Looking at all the posts regarding User-Agent HTTP header searches, one of the commonalities is that they were told to change their format to Combined Log Format. I unfortunately cannot do that but I am still being asked to create a dashboard reports to show most common OS used and most common browser. Here is a log:
XX.XX.XX.XX - - [30/Jul/2013:15:16:40 -0700] 0 "GET /portal-web/images/denied.png HTTP/1.1" 200 882 "htps://ABC.ABC.com/portal-web/stuff/stuff.action" "Mozilla/4.0 (compatible; MSIE 7.0; Windows NT 5.0)"
Ultimately I want separate count columns for browser type and OS type. How do I go about extracting the info I want? I believe I need to use a Regex statement, but I am unsure on how to proceed especially since both the client and browser are going to change in size?
You need to either build a lookup table or use a custom command to parse the user agent string. Looks like this might do the trick:
A pure regex is not going to do it alone. If you are a novice you can get some help for yourself by using the interactive field extraction creator. It is one of the options in the per-record drop down.
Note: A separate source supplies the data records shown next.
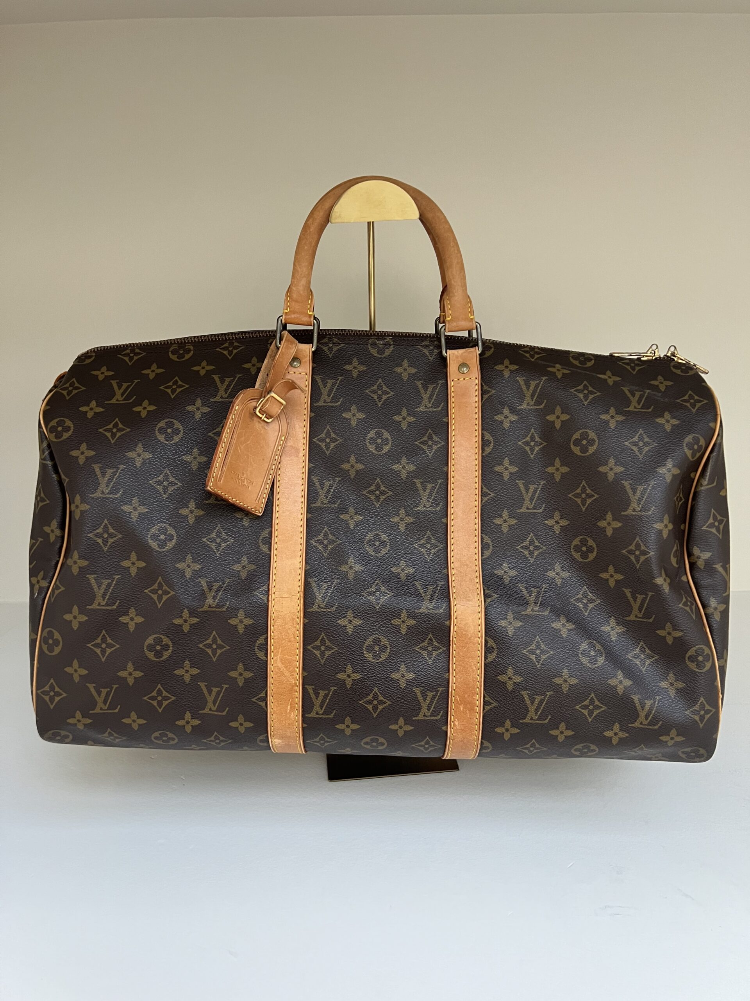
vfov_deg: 67.3
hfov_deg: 53.1
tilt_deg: -21.3
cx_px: 375
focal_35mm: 26
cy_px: 500
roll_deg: +1.0
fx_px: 751
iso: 250
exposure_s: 1/60
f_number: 1.5
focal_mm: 5.7
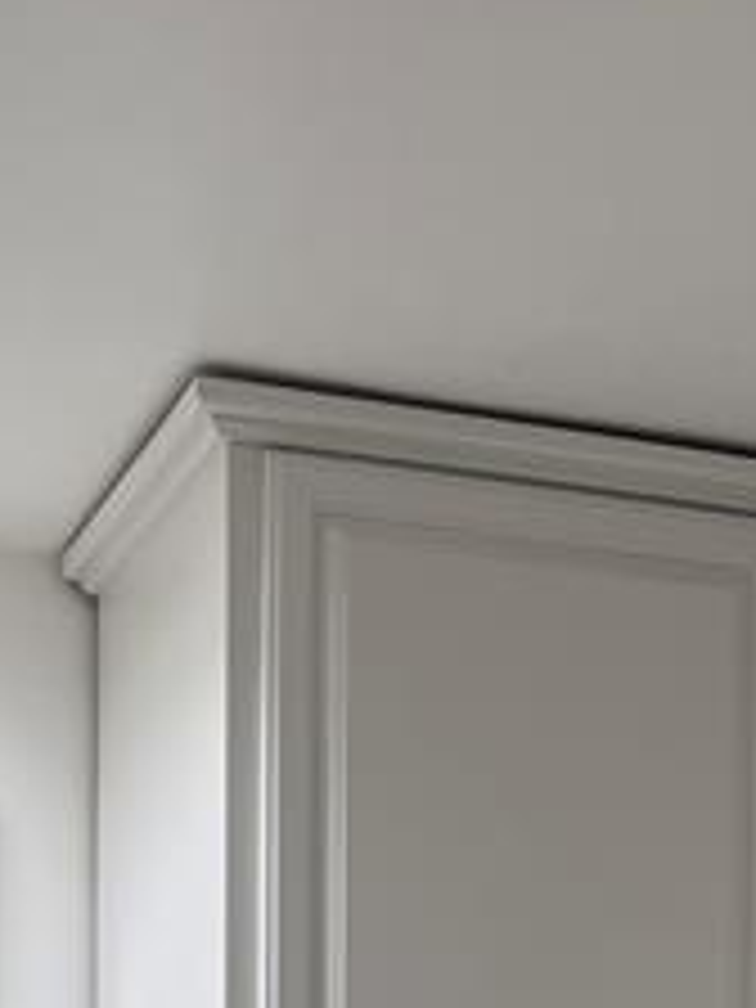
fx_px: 2592
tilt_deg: -2.3
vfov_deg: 19.2
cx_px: 423
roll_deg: +1.4
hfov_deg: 16.6
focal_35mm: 89
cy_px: 1530
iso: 40
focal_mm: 5.1
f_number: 1.6
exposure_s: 1/122
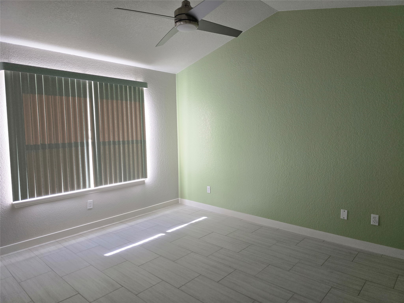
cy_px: 152
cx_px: 202
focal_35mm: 23
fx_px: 268
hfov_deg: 73.9
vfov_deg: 58.9
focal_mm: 6.3
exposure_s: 1/359
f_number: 1.7
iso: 250
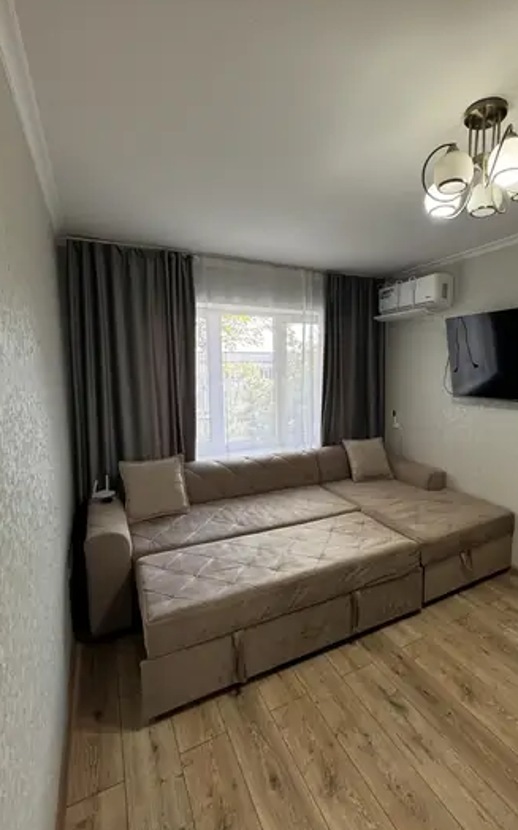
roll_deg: +0.0
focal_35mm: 17
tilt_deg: -5.9
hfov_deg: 67.2
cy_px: 404
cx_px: 315
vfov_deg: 94.4
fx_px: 384
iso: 160
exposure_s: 1/100
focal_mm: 2.22
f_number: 2.2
The difficulty is that there is no defined order or format for sub fields of the UA. I just tried myself with the following sample list culled from recent access logs for the generator to weave its magic on:
Windows NT 5.1 Linux x86_64 Windows NT 6.0 Android 4.1.2 Windows Phone OS 7.5 Windows NT 6.1
The resulting sample extractions it offered were:
Linux x86_64 Windows NT 5.1 +http://yandex.com/bots)" RU Windows NT 5.1)" US http://www.majestic12.co.uk/bot.php?+)" US rv:17.0) Gecko/20130626 Firefox/17.0 Iceweasel/17.0.7" FR +http://www.exabot.com/go/robot)" FR Windows NT 6.2 Mail.RU_Bot/2.0 Windows NT 6.0)" JP Windows NT 6.1 Windows NT 6.0)" CN +http://www.google.com/bot.html)" US Android 4.1.2 +http://www.bing.com/bingbot.htm)" US +http://www.baidu.com/search/spider.html)" CN Windows Phone OS 7.5
Even after some manual refinement it continues to miss the mark more than hit it.